_Parts of the exercise_:
a) Which CSV file does the data preprocessing notebook read into pandas?
b) Pick up the data preprocessing notebook after its last line of code and write what comes next.

_Text_:

** START **

**Data Preprocessing**

In [None]:
import numpy as np
import tensorflow as tf
from tensorflow.keras.models import Model
from tensorflow.keras.layers import Input, LSTM, Dense, Embedding
from tensorflow.keras.preprocessing.text import Tokenizer
from tensorflow.keras.preprocessing.sequence import pad_sequences
from sklearn.model_selection import train_test_split
import pandas as pd

In [None]:
data = pd.read_csv("eng_-french.csv")
engDF = data["English words/sentences"].tolist()
freDF = data["French words/sentences"].tolist()

**Tokenizing the data**

In [None]:
# Tokenizing english and french sentences
engTokenizer = Tokenizer()
engTokenizer.fit_on_texts(engDF)
engSeq = engTokenizer.texts_to_sequences(engDF)

freTokenizer = Tokenizer()
freTokenizer.fit_on_texts(freDF)
freSeq = freTokenizer.texts_to_sequences(freDF)

In [None]:
#Using the number of words in the tokenizer to define embedding size
engEmbeddingsize = len(engTokenizer.word_index) + 1
freEmbeddingsize = len(freTokenizer.word_index) + 1

In [None]:
# Padding based on max lengths
maxLength = max(len(seq) for seq in engSeq + freSeq)

** END **

_Data block_:

** START **

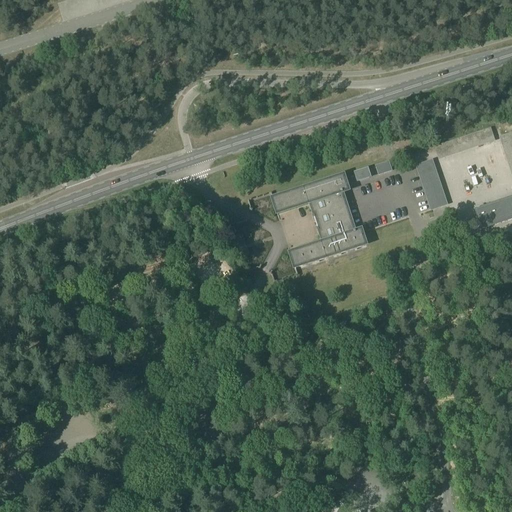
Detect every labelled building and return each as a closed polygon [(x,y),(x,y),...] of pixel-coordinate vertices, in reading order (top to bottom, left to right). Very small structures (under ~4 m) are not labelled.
[(489,132),(434,150),(438,161),(493,143),(489,132)] [(511,136),(511,134),(498,139),(511,180),(511,136)] [(432,161),(419,166),(431,204),(444,199),(432,161)] [(368,171),(353,176),(356,183),(370,179),(368,171)] [(342,179),(272,202),(277,215),(307,205),(312,220),(314,219),(317,229),(315,230),(320,246),(290,256),(294,269),(363,246),(359,233),(355,235),(354,234),(353,234),(340,196),(342,195),(341,194),(346,193),(342,179)] [(511,197),(473,211),(480,231),(511,220),(511,197)] [(242,237),(232,240),(238,261),(248,258),(242,237)]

** END **

_Final answers_:
a) eng_-french.csv

b)
engPadded = pad_sequences(engSeq, maxlen=maxLength, padding='post')
frePadded = pad_sequences(freSeq, maxlen=maxLength, padding='post')

**Building the model**

In [None]:
embedding_dim = 256
units = 512

# Building the encoder
encoder_inputs = Input(shape=(maxLength,))  #first layer which is the input layer
enc_emb = Embedding(input_dim=engEmbeddingsize, output_dim=embedding_dim)(encoder_inputs)  #second layer which is the embedding layer
encoder_lstm = LSTM(units, return_state=True)  #third layer which is the LSTM layer
encoder_outputs, state_h, state_c = encoder_lstm(enc_emb)
encoder_states = [state_h, state_c]

In [None]:
# Building the Decoder
decoder_inputs = Input(shape=(maxLength,))
dec_emb_layer = Embedding(input_dim=freEmbeddingsize, output_dim=embedding_dim)
dec_emb = dec_emb_layer(decoder_inputs)
decoder_lstm = LSTM(units, return_sequences=True, return_state=True)
decoder_outputs, _, _ = decoder_lstm(dec_emb, initial_state=encoder_states)
decoder_dense = Dense(freEmbeddingsize, activation='softmax')
output = decoder_dense(decoder_outputs)

In [None]:
# running the model
modelRnn = Model([encoder_inputs, decoder_inputs], output)

In [None]:
# compiling the model
modelRnn.compile(optimizer='adam', loss='sparse_categorical_crossentropy',metrics=['accuracy'])

In [None]:
modelRnn.summary()

Model: "model"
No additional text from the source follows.